Water is one of the factors that causes short circuit of electronic elements. As water can permeate easily, even the electronic element that is protected by a casing could be damaged by seeping of water. The switch to conduct electric current could result in fire breakout due to exposure to water. The consequence is serious.
To remedy the aforesaid problem, many waterproof switches have been developed. R.O.C. patent No. 496567 discloses a waterproof switch which mainly has a waterproof washer in a main body to prevent water from entering in the circuit located inside.

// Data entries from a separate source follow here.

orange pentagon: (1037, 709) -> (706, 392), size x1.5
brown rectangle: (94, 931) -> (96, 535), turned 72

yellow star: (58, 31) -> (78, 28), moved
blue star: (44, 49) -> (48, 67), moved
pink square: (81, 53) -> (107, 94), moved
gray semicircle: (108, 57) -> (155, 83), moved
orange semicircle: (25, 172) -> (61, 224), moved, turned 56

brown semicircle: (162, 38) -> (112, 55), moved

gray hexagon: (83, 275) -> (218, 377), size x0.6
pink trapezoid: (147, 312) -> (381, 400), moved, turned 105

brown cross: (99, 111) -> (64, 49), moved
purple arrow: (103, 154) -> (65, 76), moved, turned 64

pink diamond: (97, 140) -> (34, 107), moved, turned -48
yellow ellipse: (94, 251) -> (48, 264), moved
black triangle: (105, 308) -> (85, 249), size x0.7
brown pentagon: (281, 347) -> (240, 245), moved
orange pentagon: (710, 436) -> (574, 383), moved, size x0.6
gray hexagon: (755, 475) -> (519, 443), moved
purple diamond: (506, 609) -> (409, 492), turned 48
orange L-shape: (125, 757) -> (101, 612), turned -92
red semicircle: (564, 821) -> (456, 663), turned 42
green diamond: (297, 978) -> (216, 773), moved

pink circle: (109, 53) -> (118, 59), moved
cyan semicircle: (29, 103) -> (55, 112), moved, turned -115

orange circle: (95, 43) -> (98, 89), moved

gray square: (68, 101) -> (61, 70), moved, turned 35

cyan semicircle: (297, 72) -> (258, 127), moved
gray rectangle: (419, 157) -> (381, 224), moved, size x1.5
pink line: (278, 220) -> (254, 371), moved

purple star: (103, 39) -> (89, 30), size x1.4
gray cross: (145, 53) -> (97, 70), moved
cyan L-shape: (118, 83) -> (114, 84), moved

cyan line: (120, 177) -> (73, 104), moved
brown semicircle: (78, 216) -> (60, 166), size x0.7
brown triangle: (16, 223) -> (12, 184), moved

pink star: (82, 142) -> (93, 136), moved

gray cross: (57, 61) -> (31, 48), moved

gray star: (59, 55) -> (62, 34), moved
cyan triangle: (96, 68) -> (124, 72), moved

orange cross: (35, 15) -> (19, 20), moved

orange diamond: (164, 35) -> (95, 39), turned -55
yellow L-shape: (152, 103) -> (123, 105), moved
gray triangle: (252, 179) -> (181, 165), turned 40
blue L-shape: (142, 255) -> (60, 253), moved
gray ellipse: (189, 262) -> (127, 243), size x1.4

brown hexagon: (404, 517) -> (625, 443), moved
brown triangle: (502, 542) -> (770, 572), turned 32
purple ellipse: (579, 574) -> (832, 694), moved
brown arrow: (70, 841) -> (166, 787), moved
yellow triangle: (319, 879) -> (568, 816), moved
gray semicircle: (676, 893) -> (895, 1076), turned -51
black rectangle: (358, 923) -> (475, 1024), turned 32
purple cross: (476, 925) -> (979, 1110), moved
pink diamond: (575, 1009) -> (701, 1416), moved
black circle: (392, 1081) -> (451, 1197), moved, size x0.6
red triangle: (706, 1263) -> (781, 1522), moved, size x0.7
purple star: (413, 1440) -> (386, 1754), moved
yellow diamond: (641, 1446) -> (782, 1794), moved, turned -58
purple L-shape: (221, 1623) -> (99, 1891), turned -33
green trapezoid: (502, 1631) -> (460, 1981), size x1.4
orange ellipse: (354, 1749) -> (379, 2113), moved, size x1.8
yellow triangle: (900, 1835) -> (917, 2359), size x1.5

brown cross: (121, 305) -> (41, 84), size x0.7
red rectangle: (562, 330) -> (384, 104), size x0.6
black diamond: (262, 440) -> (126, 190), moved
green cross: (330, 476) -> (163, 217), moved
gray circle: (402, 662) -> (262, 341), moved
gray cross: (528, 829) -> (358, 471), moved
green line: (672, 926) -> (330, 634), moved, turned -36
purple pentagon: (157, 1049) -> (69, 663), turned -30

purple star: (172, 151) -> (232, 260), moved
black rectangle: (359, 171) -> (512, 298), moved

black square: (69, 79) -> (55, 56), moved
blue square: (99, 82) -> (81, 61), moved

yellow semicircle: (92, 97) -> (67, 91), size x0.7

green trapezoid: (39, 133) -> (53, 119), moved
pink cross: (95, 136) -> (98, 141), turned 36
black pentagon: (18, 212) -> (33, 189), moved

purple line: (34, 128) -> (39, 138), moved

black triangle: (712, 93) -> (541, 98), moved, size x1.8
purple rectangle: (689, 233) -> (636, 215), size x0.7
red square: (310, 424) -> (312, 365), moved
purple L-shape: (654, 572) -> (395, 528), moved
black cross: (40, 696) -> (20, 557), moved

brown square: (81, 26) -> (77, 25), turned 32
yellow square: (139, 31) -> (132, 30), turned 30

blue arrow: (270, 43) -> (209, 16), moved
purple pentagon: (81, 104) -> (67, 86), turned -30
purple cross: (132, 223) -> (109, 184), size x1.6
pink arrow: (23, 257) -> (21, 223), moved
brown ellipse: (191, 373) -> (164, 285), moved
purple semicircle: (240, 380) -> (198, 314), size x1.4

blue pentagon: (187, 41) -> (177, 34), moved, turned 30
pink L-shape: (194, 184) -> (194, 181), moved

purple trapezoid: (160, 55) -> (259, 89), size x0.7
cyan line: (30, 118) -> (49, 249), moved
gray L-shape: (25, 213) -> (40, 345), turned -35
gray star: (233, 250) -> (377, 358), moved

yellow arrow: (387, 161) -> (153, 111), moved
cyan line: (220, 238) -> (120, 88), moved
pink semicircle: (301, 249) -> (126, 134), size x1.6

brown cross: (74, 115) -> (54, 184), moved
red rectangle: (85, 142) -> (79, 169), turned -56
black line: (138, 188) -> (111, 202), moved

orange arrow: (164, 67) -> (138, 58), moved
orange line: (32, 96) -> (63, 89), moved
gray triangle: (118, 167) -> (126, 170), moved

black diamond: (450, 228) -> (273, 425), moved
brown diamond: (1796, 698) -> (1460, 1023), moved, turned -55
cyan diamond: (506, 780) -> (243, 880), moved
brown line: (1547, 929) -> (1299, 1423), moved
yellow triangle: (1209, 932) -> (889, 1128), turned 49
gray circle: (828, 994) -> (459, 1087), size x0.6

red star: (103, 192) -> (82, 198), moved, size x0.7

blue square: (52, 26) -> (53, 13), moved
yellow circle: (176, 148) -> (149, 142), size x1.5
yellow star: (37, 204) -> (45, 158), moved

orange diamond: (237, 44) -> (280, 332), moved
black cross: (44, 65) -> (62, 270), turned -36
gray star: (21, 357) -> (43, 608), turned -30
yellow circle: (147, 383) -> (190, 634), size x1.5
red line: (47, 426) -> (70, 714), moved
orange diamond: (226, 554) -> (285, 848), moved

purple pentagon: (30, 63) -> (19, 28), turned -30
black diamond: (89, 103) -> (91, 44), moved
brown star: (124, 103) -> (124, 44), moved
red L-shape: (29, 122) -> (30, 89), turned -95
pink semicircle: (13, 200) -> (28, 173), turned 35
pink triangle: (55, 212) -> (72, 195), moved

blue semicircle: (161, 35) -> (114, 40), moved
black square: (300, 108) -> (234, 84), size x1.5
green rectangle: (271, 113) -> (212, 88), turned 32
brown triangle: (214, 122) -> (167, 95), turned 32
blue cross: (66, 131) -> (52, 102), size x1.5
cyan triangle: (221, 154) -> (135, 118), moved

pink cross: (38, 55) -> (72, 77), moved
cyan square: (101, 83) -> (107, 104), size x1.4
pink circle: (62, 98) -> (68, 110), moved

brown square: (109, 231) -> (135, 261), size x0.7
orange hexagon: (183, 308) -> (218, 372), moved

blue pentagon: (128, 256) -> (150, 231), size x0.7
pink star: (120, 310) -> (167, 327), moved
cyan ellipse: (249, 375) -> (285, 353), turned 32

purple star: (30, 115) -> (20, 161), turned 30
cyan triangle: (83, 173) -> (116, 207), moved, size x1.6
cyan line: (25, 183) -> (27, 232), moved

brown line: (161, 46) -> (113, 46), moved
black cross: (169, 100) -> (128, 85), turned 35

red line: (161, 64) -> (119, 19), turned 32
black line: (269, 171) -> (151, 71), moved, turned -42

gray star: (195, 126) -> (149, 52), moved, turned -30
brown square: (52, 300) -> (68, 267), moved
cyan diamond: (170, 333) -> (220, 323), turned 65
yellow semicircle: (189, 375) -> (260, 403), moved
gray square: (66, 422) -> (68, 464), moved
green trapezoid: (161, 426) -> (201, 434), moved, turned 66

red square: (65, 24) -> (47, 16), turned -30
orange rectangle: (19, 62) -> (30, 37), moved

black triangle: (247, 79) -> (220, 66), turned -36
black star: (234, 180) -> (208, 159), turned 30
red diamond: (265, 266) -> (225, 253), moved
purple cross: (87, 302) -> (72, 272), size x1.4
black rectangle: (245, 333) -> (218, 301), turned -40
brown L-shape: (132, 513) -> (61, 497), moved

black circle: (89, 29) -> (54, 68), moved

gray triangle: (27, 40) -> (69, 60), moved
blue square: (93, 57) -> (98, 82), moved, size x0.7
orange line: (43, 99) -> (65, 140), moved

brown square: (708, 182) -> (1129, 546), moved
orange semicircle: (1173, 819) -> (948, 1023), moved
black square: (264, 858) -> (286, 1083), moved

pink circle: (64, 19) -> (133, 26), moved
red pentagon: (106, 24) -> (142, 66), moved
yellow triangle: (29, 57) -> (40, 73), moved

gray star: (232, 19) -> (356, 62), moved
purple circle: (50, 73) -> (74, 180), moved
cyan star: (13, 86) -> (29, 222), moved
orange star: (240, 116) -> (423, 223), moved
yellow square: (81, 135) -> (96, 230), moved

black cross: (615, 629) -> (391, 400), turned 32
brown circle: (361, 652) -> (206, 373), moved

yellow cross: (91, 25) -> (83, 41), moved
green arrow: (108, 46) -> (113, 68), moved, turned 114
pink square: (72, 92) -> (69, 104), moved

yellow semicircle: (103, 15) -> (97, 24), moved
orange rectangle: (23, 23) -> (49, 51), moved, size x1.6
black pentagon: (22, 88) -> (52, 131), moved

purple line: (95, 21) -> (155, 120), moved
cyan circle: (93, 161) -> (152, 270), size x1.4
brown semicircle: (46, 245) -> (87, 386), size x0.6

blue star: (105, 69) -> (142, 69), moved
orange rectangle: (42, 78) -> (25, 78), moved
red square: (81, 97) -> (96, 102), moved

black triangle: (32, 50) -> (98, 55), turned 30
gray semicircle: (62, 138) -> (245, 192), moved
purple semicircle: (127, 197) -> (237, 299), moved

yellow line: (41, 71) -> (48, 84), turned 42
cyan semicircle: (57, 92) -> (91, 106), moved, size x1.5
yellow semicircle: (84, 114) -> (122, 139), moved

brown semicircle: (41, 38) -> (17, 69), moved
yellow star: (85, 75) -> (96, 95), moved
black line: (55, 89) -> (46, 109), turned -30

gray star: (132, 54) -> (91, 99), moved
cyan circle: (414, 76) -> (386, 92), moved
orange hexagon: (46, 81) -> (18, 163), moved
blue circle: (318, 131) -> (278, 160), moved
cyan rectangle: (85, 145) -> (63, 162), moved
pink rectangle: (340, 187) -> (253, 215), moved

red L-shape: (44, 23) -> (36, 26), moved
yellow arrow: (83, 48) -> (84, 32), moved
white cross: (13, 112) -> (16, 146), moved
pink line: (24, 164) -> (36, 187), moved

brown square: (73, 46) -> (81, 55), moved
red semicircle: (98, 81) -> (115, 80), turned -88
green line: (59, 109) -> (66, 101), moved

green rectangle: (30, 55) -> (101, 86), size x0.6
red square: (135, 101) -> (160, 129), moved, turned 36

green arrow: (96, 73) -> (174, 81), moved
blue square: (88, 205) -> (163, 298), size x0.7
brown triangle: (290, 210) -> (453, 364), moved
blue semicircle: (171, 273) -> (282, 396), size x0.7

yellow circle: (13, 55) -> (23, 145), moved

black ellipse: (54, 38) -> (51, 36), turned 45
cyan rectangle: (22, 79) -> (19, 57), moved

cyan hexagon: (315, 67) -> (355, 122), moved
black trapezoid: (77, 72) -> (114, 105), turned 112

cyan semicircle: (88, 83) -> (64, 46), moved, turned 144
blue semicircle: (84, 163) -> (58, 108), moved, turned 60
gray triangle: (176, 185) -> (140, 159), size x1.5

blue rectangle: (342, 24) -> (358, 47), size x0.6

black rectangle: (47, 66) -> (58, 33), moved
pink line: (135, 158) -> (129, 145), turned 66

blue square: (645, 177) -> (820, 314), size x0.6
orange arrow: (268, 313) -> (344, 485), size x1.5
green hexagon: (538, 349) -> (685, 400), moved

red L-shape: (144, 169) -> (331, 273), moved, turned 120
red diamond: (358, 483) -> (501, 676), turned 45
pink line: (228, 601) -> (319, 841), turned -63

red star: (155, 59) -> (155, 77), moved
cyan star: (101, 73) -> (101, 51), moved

Other references of waterproof switch design can be found in R.O.C patent Nos. 551595 and 495089 and the like. They all use a washer in the switch body to achieve waterproof effect. However, they all aim to provide waterproof function for the interior of the body. The connection juncture between pins and electric wires also is an important spot. Whatever waterproof effect of the waterproof washer, short circuit occurred to the connection juncture of the waterproof switch pins and electric wires also causes damage of the switch and results in unforeseeable loss. There is a conventional method which adopts a heat-shrinking tube to encase the exposed core of the pin and electric wire to achieve an insulation effect. But it cannot fully seal the pin and electric wire. This is especially true on the connection juncture of the pin and body where insulation is unattainable by the heat-shrinking tube.
Moreover, electric connection effect of the core of electric wire and the pin also is a troubling issue. As the core and the pin are usually bonded by soldering, their connection is not sturdy. In the event that the core is pulled or twisted, the juncture on the pin could fracture or loosen and result in a poor connection.
Refer to FIG. 1 PRIOR ART for a conventional technique to overcome the aforesaid problems. It provides a waterproof structure for switch pins. It has a switch body 10 with a cavity 11 to hold a pin 12. The connection juncture of the pin 12 and an electric wire is located in the cavity 11. After the pin 12 and the electric wire 20 is connected, an insulation material 30 is filled in the cavity 11 to embed the electric wire 20 and pin 12 together, thereby to achieve waterproof effect.
FIG. 2 PRIOR ART shows another conventional technique. It has a shell 40 fastened to an outer end of a switch body 10 where a pin 12 is located. The connection juncture of the pin 12 and an electric wire 20 is covered by the shell 40. The electric wire 20 is extended outside by threading through an opening 41 formed on the shell 40 and switch body 10. Then an insulation material is filled in the shell 40 by injecting in a paste fashion through the opening 41 to seal the connection juncture of the pin 12 and the electric wire 20.
While the two conventional techniques mentioned above can form a sturdy anchoring for the electric wire 20 and fully cover the connection juncture of the electric wire 20 and the pin 12 to achieve waterproof effect, the paste could spill outside. Moreover, injecting the paste manually is slow and often results in unstable quality. It is not economic effective.